Ashish: I think there is a fundamental difference in the way architecture has evolved on premise as well as on the cloud. In on premise, you would get machines in the capex model and then suddenly people realize these machines we are using for storing the data have enough compute. So,let’s put the compute on top of these machines. When you come to the cloud, it is not a capex model, it is opex model. So you buy compute when you need it and remove when you don’t need it. Hence, the lifecycle of data or compute is separated out in the cloud. The cloud model has actually moved away from being converged to becoming diverged. So in the cloud, compute infrastructure is separated out from the storage infrastructure and that allows for a lot of automation and activity. None of the on-premise models could achieve that type of automation that we can achieve because of this divergence. So I would argue in the data world, divergence is much better than a hyper-converged architecture.

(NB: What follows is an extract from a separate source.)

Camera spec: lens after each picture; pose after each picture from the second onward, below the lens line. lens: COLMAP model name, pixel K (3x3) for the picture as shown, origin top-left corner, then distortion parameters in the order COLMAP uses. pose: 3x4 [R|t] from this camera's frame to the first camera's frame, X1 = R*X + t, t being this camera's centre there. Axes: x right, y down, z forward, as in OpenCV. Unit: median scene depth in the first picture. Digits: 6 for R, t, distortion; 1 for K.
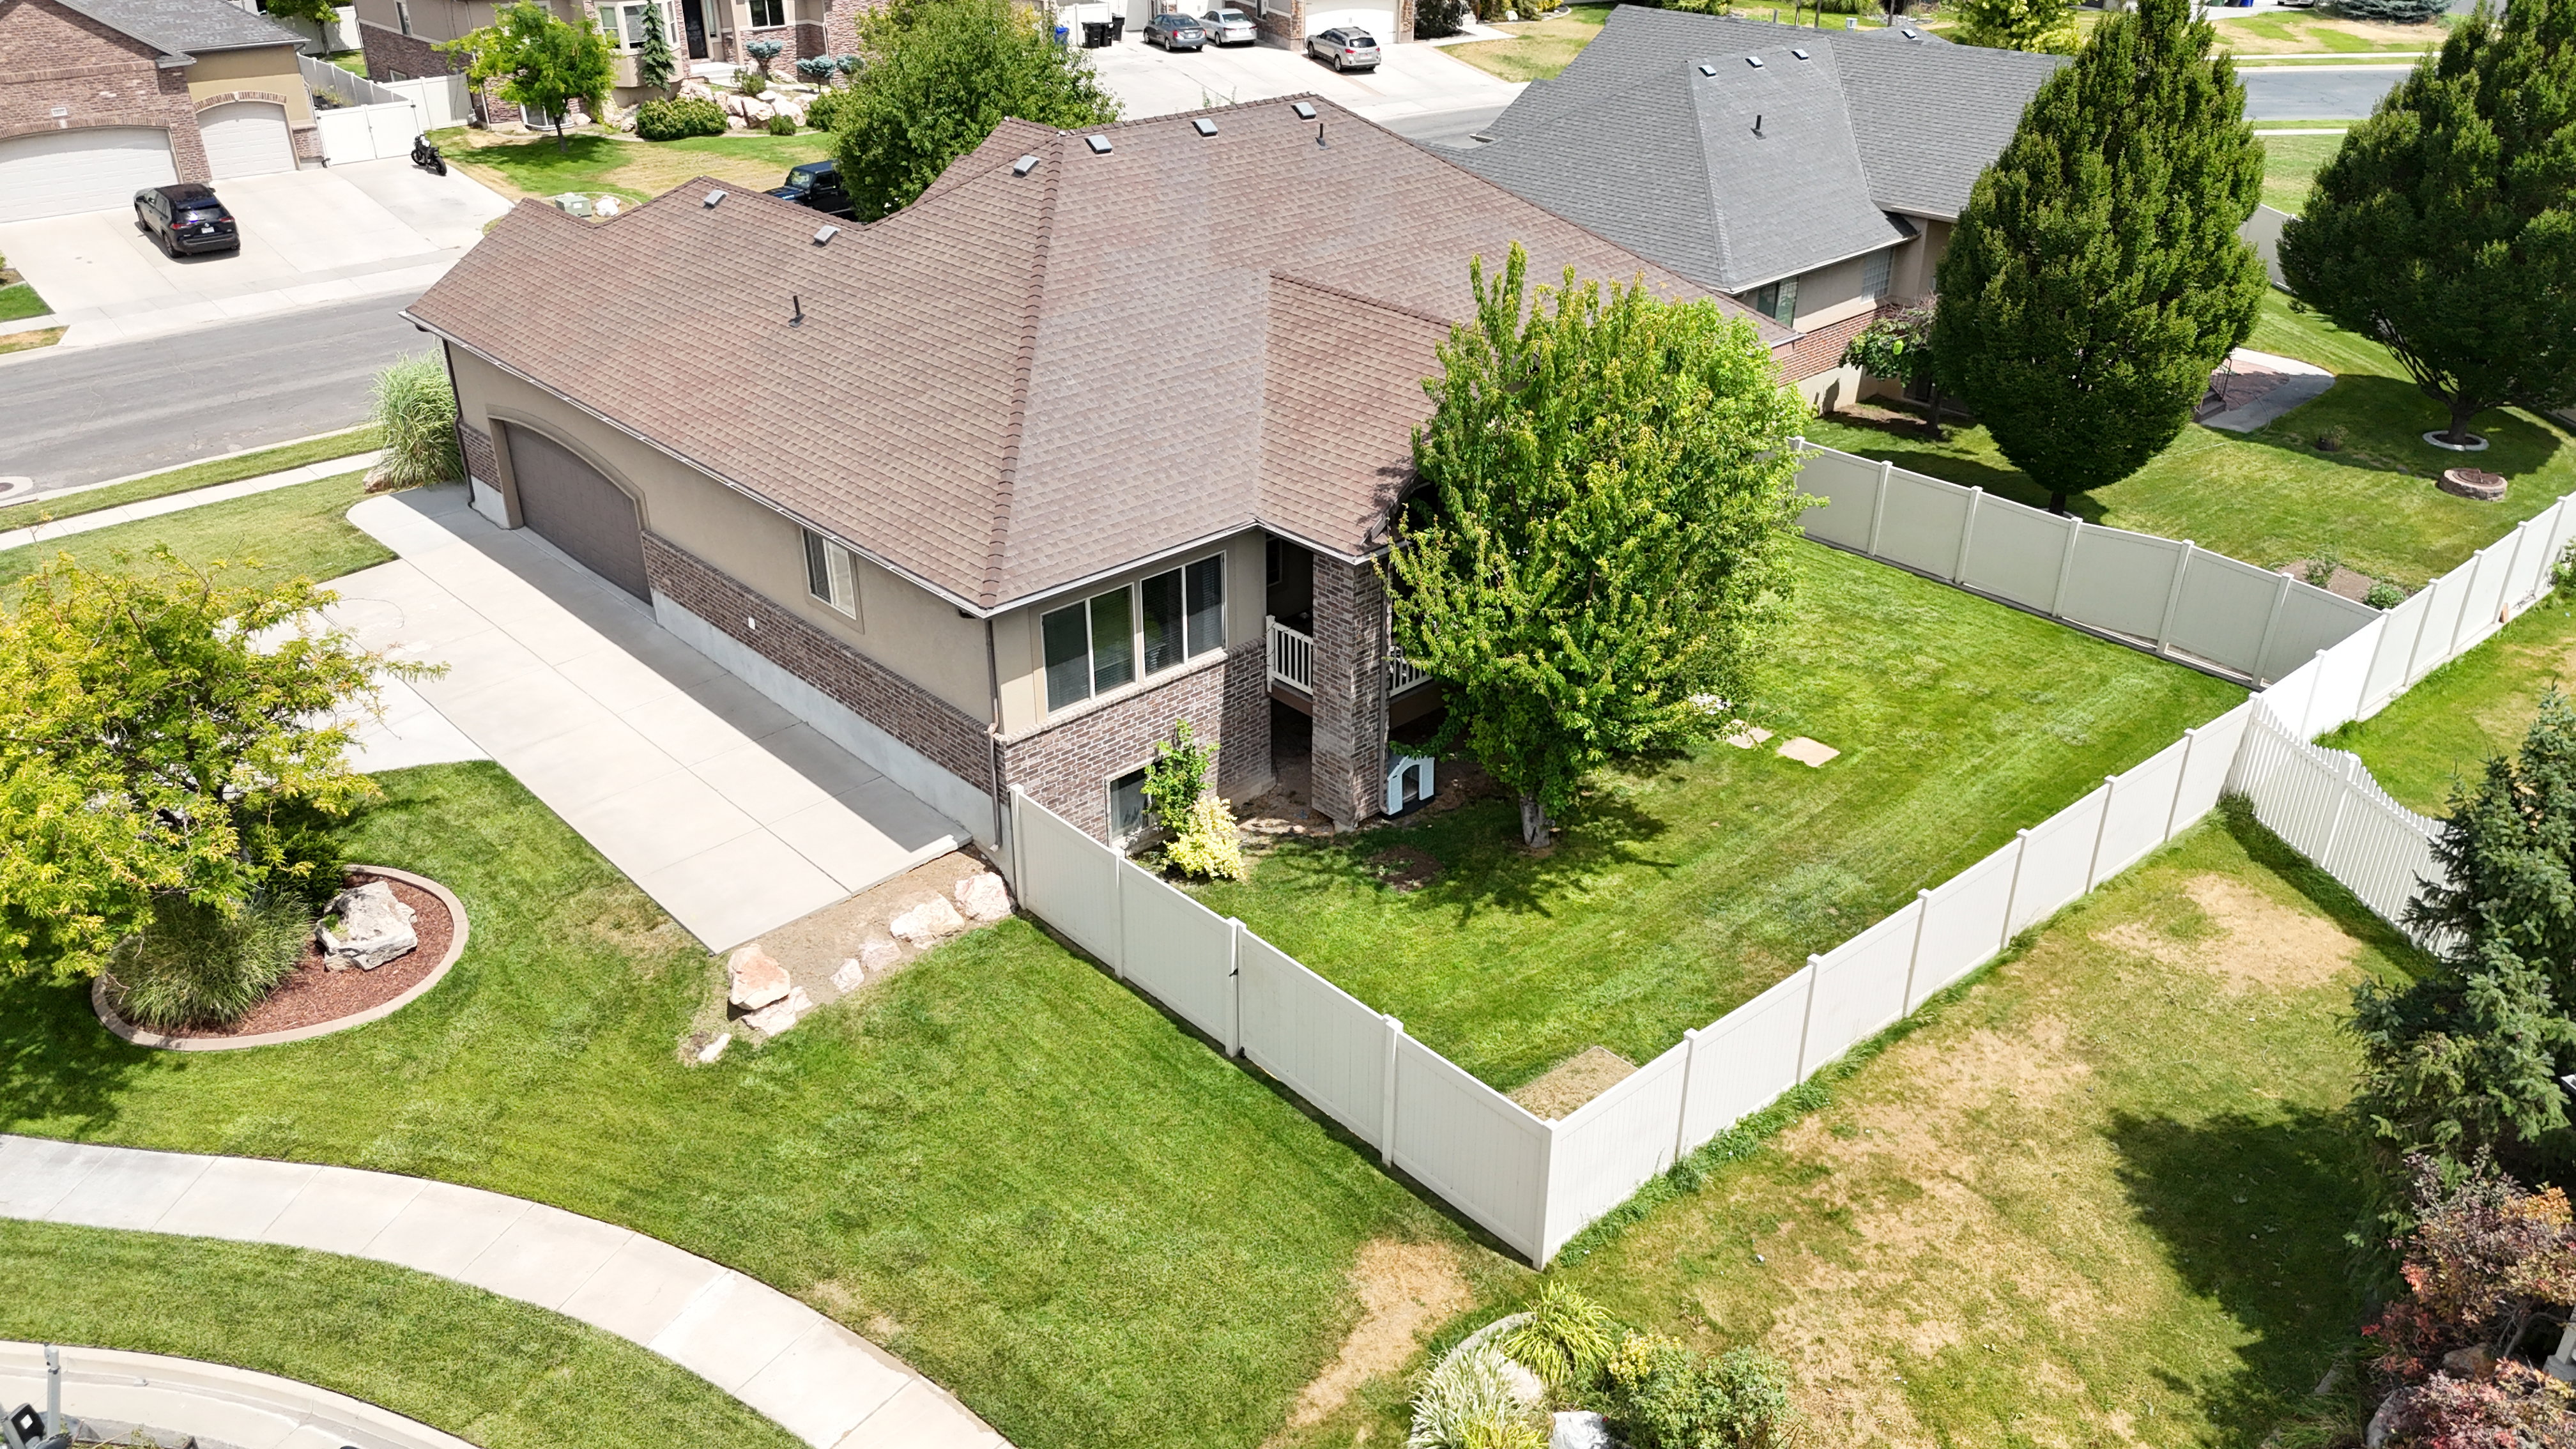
lens RADIAL K [[1900.2, 0, 1297.0], [0, 1900.2, 722.5], [0, 0, 1]] dist [0.067283, -0.059431]
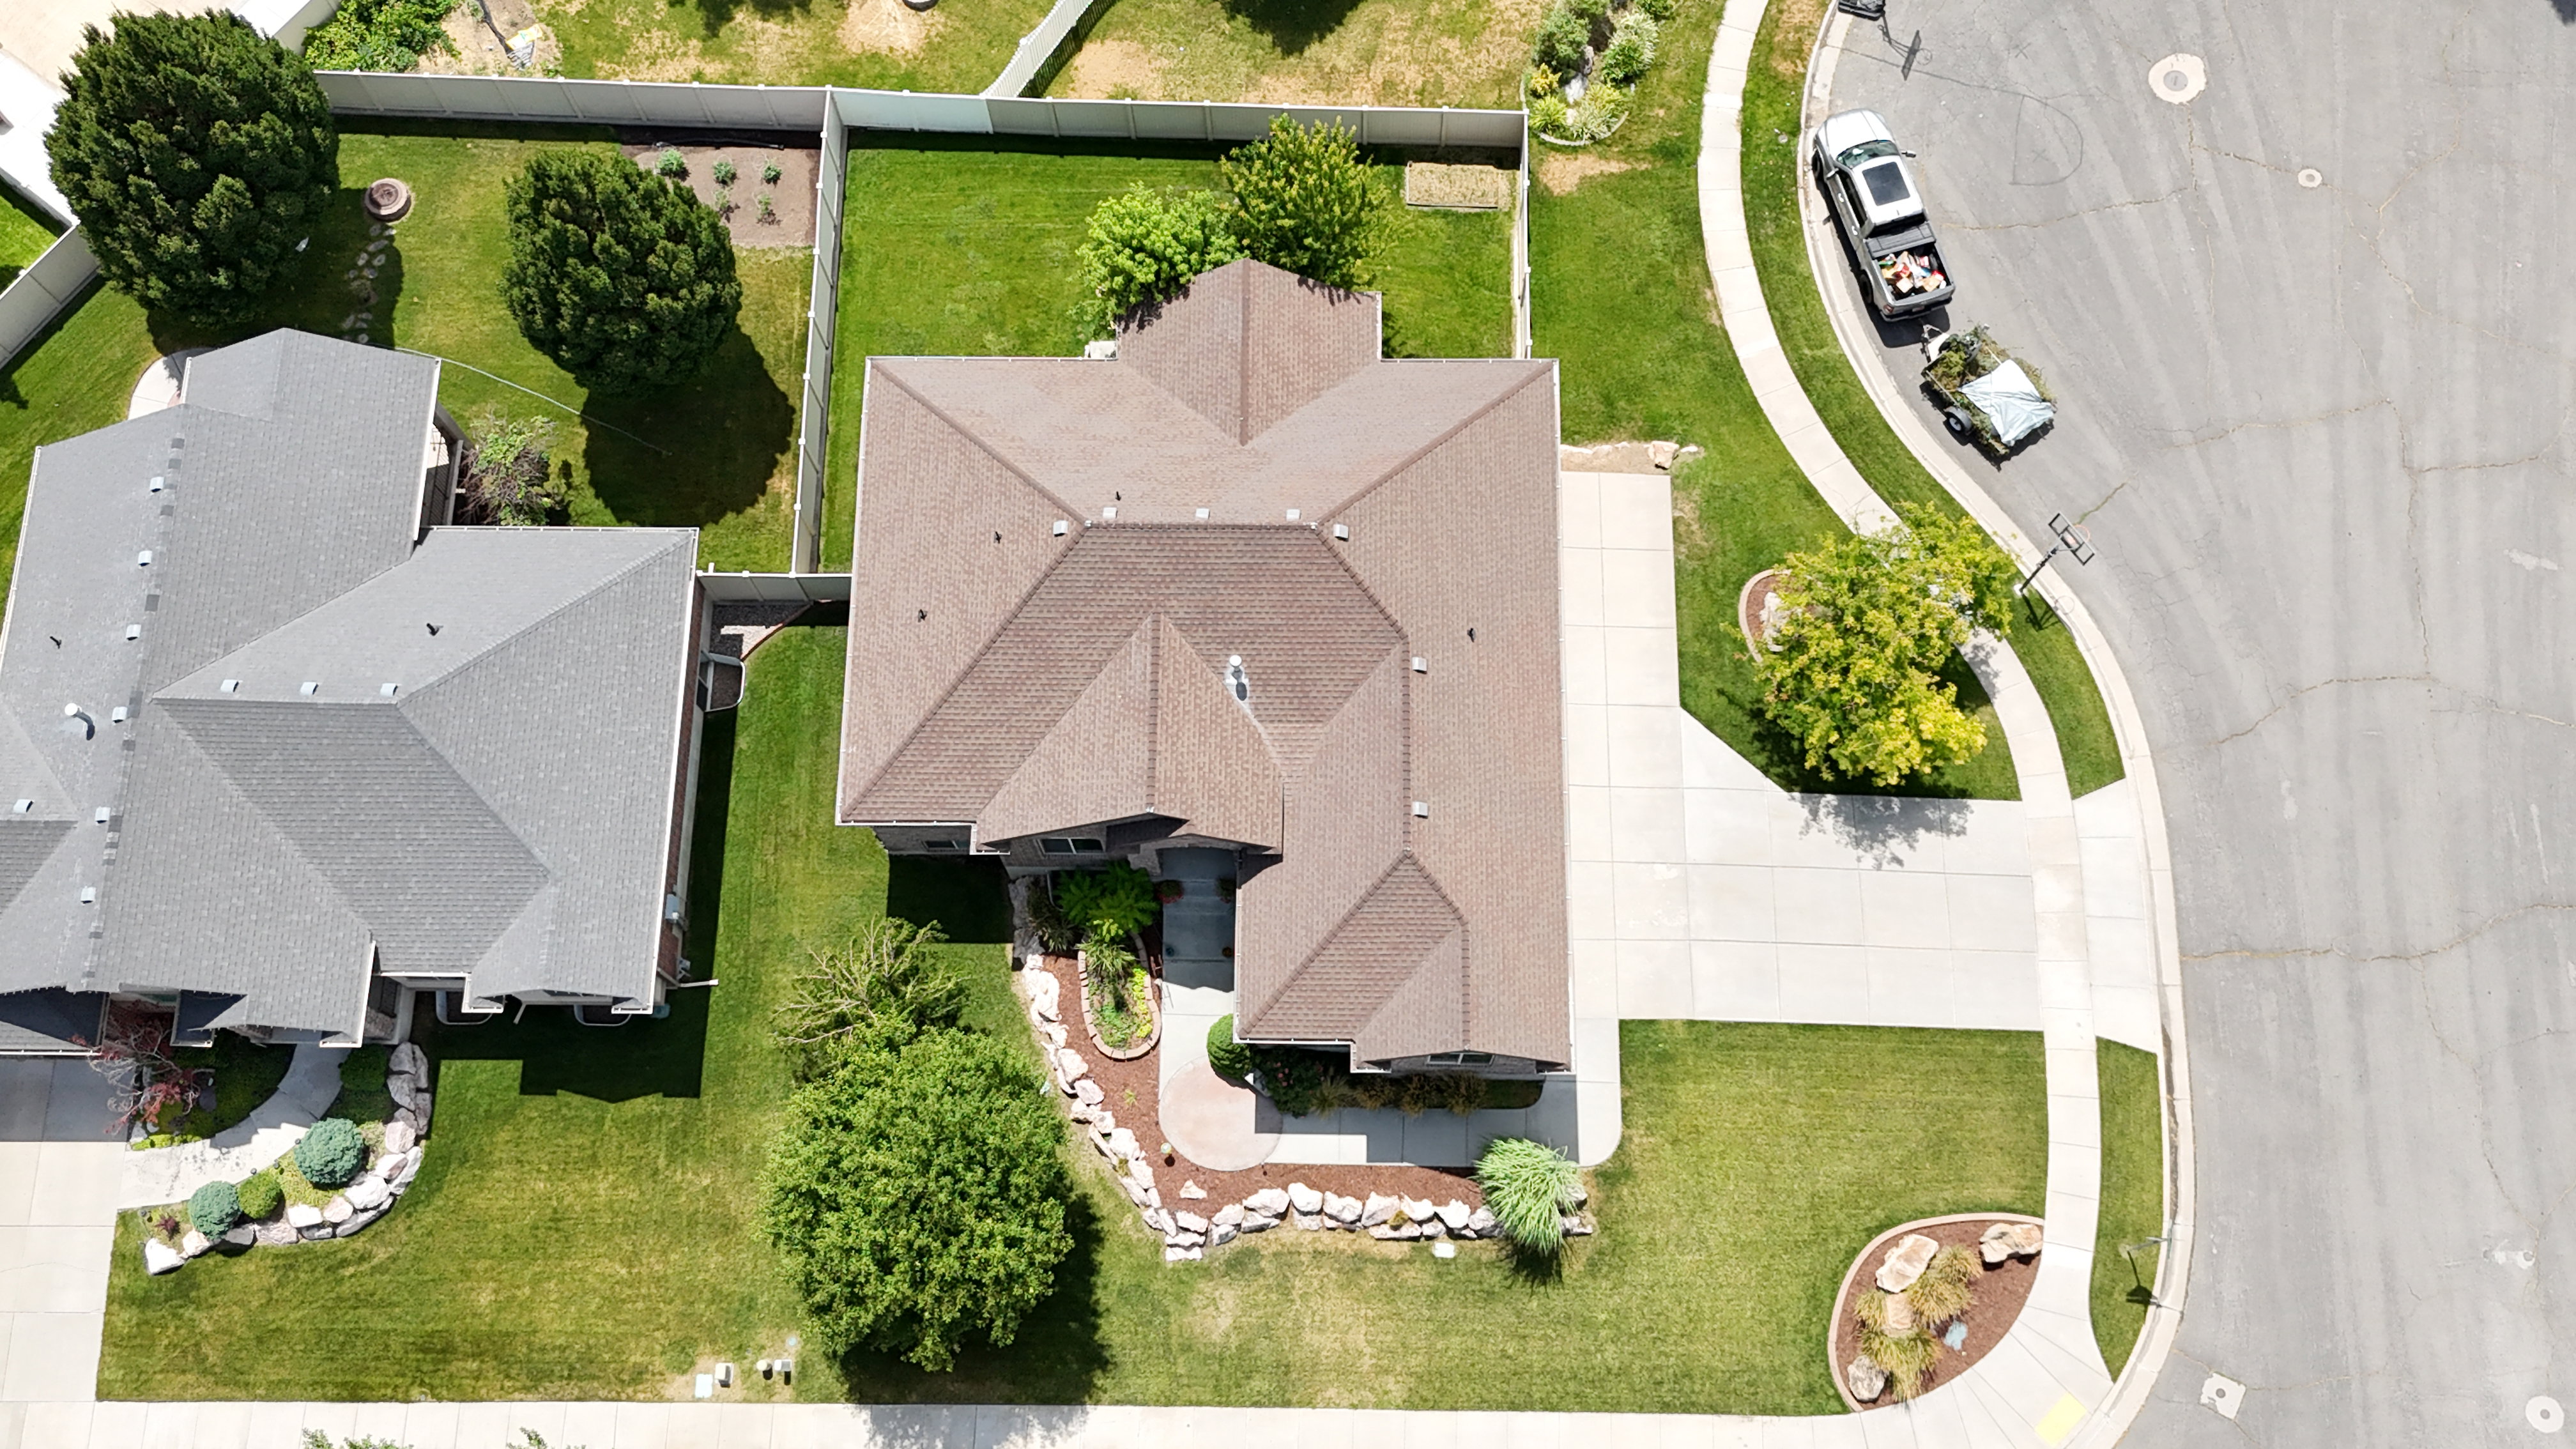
lens RADIAL K [[1900.2, 0, 1319.8], [0, 1900.2, 786.6], [0, 0, 1]] dist [0.067283, -0.059431]
pose [[-0.717733, -0.670663, 0.187275, -0.577681], [0.333734, -0.095275, 0.937840, -1.803622], [-0.611132, 0.735618, 0.292205, 0.774264]]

With recurring headlines on data breaches, the privacy and security issue has become a key concern. It can adversely affect the reputation of a company. What are the current glitches around data security?
Ashish: Data security is a complex topic. I think, in the last few months; there have been many data breaches. There are two things that have typically failed. Most fundamentally the failure is due to not adhering to certain policies, which leads to creating certain vulnerabilities in the system that is exploited by the folks. By and large, out of 100 cases, 99 would be pointed to process failure or a human failure, which led to somebody exploiting a technology failure. There is 1 out of those 100 cases which might be a technology failure.

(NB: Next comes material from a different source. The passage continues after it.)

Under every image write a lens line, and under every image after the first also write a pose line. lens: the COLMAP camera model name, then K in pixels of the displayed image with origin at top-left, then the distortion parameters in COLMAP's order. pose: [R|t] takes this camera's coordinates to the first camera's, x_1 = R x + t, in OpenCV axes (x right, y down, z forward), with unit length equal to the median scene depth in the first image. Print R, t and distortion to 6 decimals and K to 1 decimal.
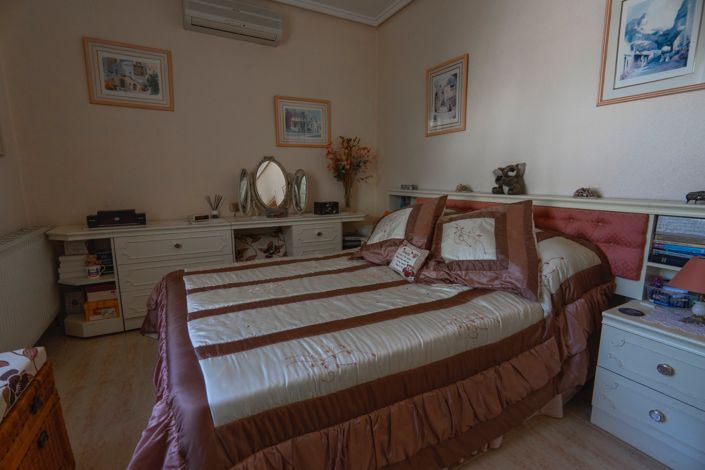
lens RADIAL K [[344.7, 0, 352.9], [0, 344.7, 236.0], [0, 0, 1]] dist [-0.019807, 0.003849]
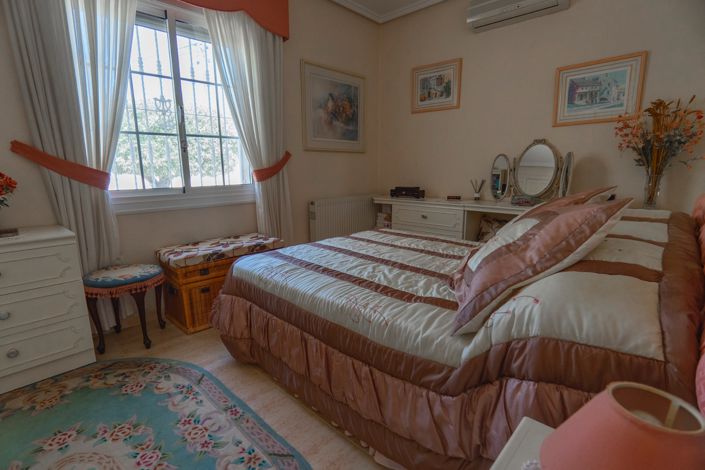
lens RADIAL K [[344.7, 0, 351.9], [0, 344.7, 236.6], [0, 0, 1]] dist [-0.019807, 0.003849]
pose [[0.298861, 0.183414, -0.936505, 0.601292], [-0.143781, 0.978808, 0.145815, -0.045135], [0.943403, 0.091073, 0.318899, 0.309558]]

Dealing with a shortage of talent in this field, enterprises are looking for analytics solutions with self-service or machine learning capabilities, designed to be used by professionals without a data science degree. How can such tools help organizations achieve their big data goals?
Ashish: One is lack of skills for running the platform; then there is also lack of skills for data science, folks who can use the platform. Obviously you have to produce more data scientists. The thing that is already happening is that there are verticalized applications which are encoding data science practices and creating a simpler interface for end user.

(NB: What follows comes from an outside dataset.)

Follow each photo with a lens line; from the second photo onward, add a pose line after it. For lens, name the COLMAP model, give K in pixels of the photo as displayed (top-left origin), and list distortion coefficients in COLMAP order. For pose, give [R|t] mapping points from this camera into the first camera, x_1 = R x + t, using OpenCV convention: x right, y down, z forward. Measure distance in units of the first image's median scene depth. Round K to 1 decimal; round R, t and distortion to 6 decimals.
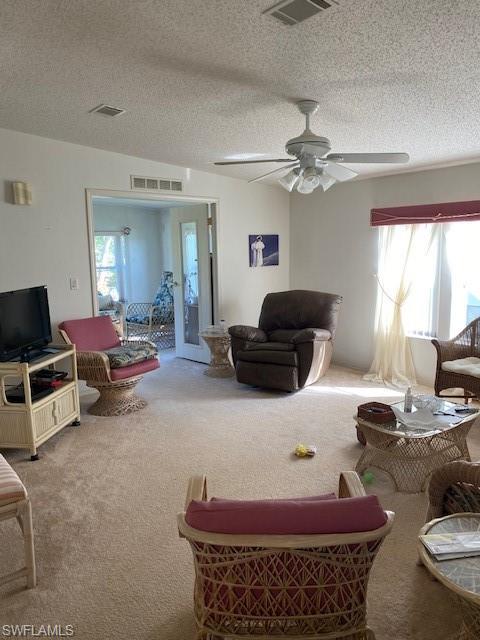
lens RADIAL K [[495.7, 0, 239.7], [0, 495.7, 356.5], [0, 0, 1]] dist [0.006231, 0.003558]
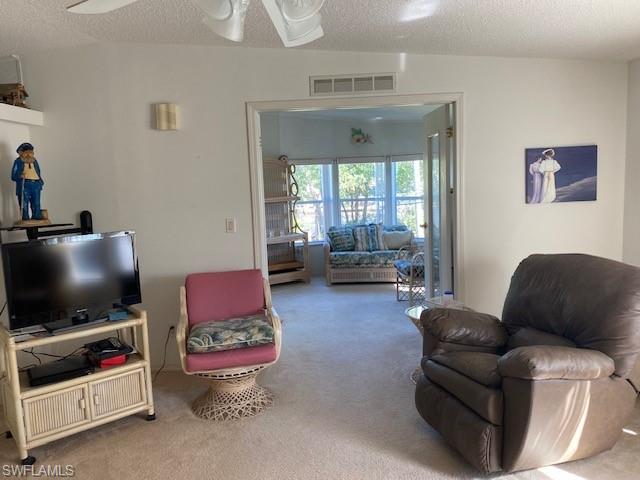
lens RADIAL K [[496.4, 0, 320.0], [0, 496.4, 240.0], [0, 0, 1]] dist [0.069337, -0.093356]
pose [[0.737447, 0.071331, -0.671628, 0.276241], [-0.117212, 0.992835, -0.023254, -0.112599], [0.665157, 0.095872, 0.740523, 0.480075]]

Joydeep: I totally agree. Let's take the example of Google which is great innovator in the data science and deep learning space but if you look at what they are trying to do, they have exposed much higher level of services. They realize that very few people are able to use sophisticated concepts and tools like deep learning and apply them. So for an average user, engineer or technically trained professional to be able to understand it is pretty hard. What is much easier is to give them higher level tools they can use to solve some end problem.

Ashish Thusoo

The variety associated with big data leads to challenges in data integration. What is the best way to address this challenge?
Joydeep: This was actually part of the genesis of the big data industry I would say. What people realized was that if you had one place where you could bring all of your data together. The industry started calling it a data lake. The infrastructure is already elastic and can scale almost infinitely, particularly in the cloud. The vendors are making it easier to process this data through better tools. So once you bring it all in, it is so easy to integrate data. The only major challenge that has emerged is security.

Is big data fruitful for big companies alone? How can SMEs leverage it for their benefit?
Ashish: I think big data is for any body who has got that big data problem. There are plenty of small and mid size companies who have big data problem. And the reason for that is that data collection now has become much easier.

Joydeep: People do not even realize that they are using big data. Everyone is benefiting from this big data platform, because all these SaaS platforms have a big data backing.